South Korea does its best to stock the school with goodies — although it has only 12 students — to better its bragging rights in a spot fraught with tension.

The elementary school, with about as many classrooms as students, has a staff of 14, large-screen televisions in most of the rooms and a well-stocked computer lab.

Kim Jin-soo, the father of one of the graduates, said he never worried about sending his daughter to school in the DMZ.

But he is worried about her transition to a girls’ school outside the area that has many more students, more competition and fewer resources to spend on each pupil.

“The kids grow up here, and the military presence in the DMZ is a way of life. They get used to it. I am much more worried about her going to middle school than going here,” he said.

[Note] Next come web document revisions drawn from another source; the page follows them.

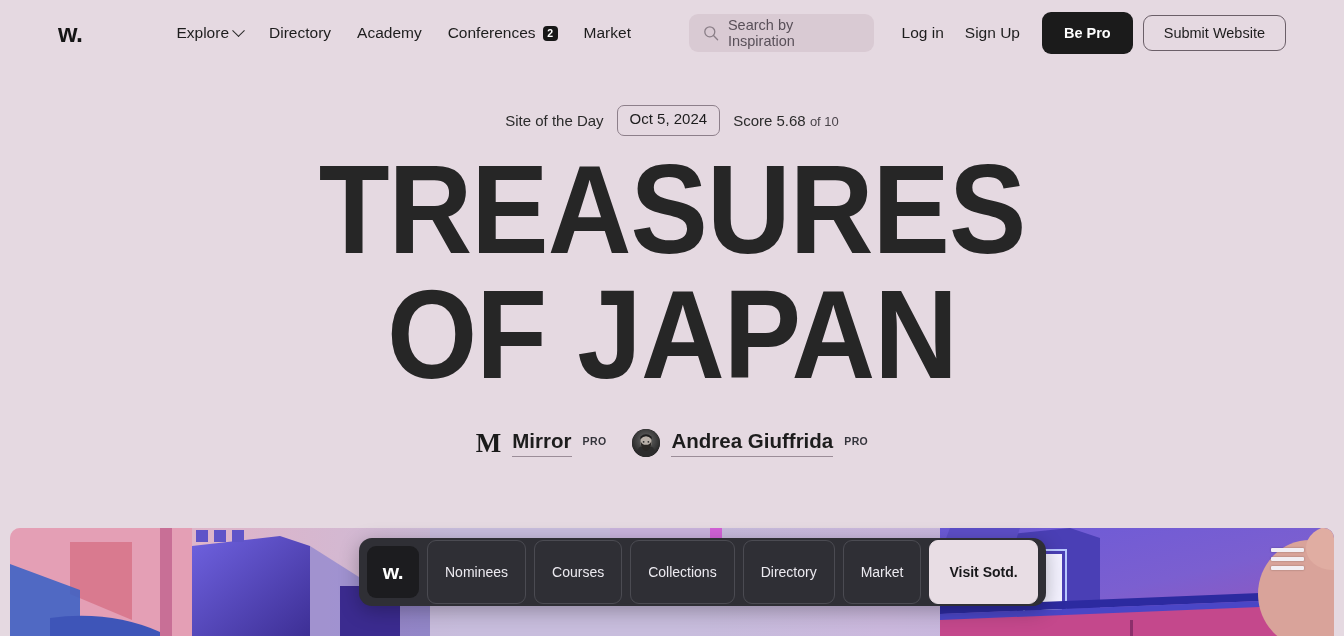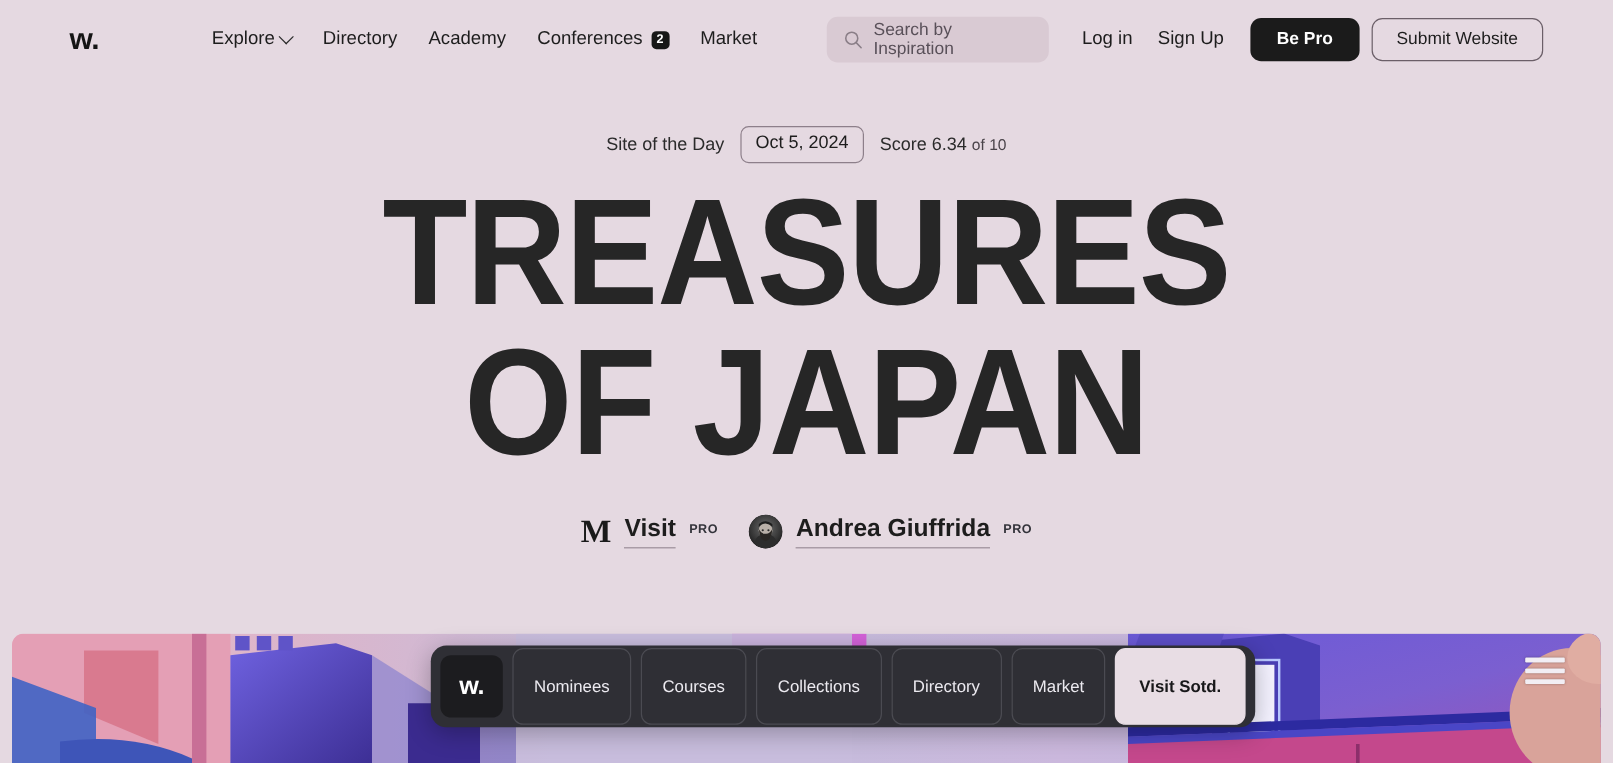--- a/index.html
+++ b/index.html
@@ -92,21 +92,21 @@
     cursor: pointer;
     white-space: nowrap;
   }
   .btn-pro {
     margin-left: 22px;
     background: #1b1b1b;
     color: #fff;
     font-size: 14.5px;
     font-weight: bold;
     border-radius: 9px;
-    height: 36px;
+    height: 42px;
     padding: 0 22px;
     display: flex;
     align-items: center;
     border: none;
     cursor: pointer;
     font-family: inherit;
     white-space: nowrap;
   }
   .btn-submit {
     margin-left: 10px;
@@ -312,33 +312,33 @@
 
   <button class="btn-pro">Be Pro</button>
   <button class="btn-submit">Submit Website</button>
 </div>
 
 <div class="hero">
 
   <div class="meta-row">
     <span>Site of the Day</span>
     <button class="date-badge">Oct 5, 2024</button>
-    <span class="score"><span>Score 6.34</span> <span class="of">of 10</span></span>
+    <span class="score"><span>Score 5.68</span> <span class="of">of 10</span></span>
   </div>
 
   <h1 class="title">
     <span class="title-line">TREASURES</span>
     <span class="title-line">OF JAPAN</span>
   </h1>
 
   <div class="credits">
 
     <div class="credit">
       <span class="m-logo">M</span>
-      <span class="credit-name">Visit</span>
+      <span class="credit-name">Mirror</span>
       <span class="pro-tag">PRO</span>
     </div>
 
     <div class="credit">
       <svg class="avatar" viewBox="0 0 40 40">
         <defs>
           <clipPath id="avclip">
               <circle cx="20" cy="20" r="20"></circle>
             </clipPath>
           <radialGradient id="avbg" cx="50%" cy="40%" r="70%">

The two girls, who both had perfect attendance records, were showered with gifts from local and national officials as well as from the military forces on the South Korean side of the DMZ.

The ceremony began with the other 10 students at the school entertaining the crowd of locals, political officials and military personnel with a traditional dance. Two armed South Korean soldiers stood on stage as the children twirled about.

“This school is in such a unique situation,” said Swiss Maj. Gen. Gerhard Brugger of the Neutral Nations Supervisory Commission in the DMZ, who also presented the graduates with gifts.

“This is a special moment not only for them but also for us because we can see a bit of normalcy in this unique situation.”